According to research from the Vanguard Group, another area where a skilled financial advisor is supposed to able to add value is helping retirees manage withdrawals from their portfolios in order to minimize taxes. According to their paper:
Advisors who implement informed withdrawal-order strategies can minimize the total taxes paid over the course of their clients’ retirement, thereby increasing their clients’ wealth and the longevity of their portfolios. This process alone could represent the entire value proposition for the fee-based advisor.
The paper goes on to show how correct ordering can improve returns by up to 0.70% annually versus people with multiple different account types withdrawing in the wrong order. The thing is, ordering your withdrawals properly isn’t all that complicated. I would even say it just requires basic math and common sense. Most of it is summarized in this flowchart:
- RMDs stand for required minimum distributions. In general, these are forced withdrawals from pre-tax “traditional” IRAs (including SEP and SIMPLE IRAs) and pre-tax workplace defined-contribution plans (including 401(k) and 403(b) plans) once you reach age 70.5.
- Next, taxable flows include things like interest, dividends, and capital gains distributions that are already being “spun off” from your taxable portfolio. These are going to be taxed no matter what anyway.
- Next, spend your taxable portfolio itself by selling shares and paying any capital gains taxes that may be due. Sell investments with the lowest gains first to minimize taxes.

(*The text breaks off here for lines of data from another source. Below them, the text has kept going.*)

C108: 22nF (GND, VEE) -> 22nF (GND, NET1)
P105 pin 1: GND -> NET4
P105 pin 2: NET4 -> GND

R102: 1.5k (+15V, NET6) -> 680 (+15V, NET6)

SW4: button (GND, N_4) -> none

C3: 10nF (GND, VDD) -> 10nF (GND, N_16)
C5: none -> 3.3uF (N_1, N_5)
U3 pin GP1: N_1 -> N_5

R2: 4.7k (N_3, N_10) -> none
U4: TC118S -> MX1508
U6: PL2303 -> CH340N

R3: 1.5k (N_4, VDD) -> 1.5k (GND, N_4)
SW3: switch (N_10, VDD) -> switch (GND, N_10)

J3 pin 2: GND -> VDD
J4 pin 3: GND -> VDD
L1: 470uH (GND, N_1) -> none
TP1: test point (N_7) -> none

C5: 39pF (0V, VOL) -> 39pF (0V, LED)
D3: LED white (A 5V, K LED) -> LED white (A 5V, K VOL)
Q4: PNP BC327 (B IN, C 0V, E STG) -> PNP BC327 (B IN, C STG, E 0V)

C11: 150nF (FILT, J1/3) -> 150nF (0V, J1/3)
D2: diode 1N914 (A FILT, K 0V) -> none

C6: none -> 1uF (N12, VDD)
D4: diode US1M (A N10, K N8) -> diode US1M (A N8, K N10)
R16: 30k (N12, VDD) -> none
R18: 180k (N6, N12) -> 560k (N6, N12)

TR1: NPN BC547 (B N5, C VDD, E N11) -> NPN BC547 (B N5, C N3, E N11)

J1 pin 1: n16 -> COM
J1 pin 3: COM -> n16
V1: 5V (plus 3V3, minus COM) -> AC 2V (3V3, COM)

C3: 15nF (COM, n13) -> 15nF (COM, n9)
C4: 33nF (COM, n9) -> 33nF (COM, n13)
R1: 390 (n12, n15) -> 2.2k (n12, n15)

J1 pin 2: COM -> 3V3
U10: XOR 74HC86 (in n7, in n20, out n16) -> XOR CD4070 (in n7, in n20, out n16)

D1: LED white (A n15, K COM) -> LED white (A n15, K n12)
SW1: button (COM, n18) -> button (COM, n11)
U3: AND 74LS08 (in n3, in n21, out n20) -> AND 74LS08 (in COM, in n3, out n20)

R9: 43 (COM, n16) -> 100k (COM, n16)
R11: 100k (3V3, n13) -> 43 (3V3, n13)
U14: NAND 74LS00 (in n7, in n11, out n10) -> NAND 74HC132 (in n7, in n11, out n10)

- What you have left are tax-deferred or tax-free (Roth) accounts. Do you want to pay taxes now, or later? If you think your marginal tax bracket will be higher in the future, then you should pay taxes now (withdraw first from tax-deferred account). If you think your marginal tax bracket will be lower in the future, then you should pay taxes later (withdraw first from Roth accounts). You could make your decision differently each year depending on your current situation.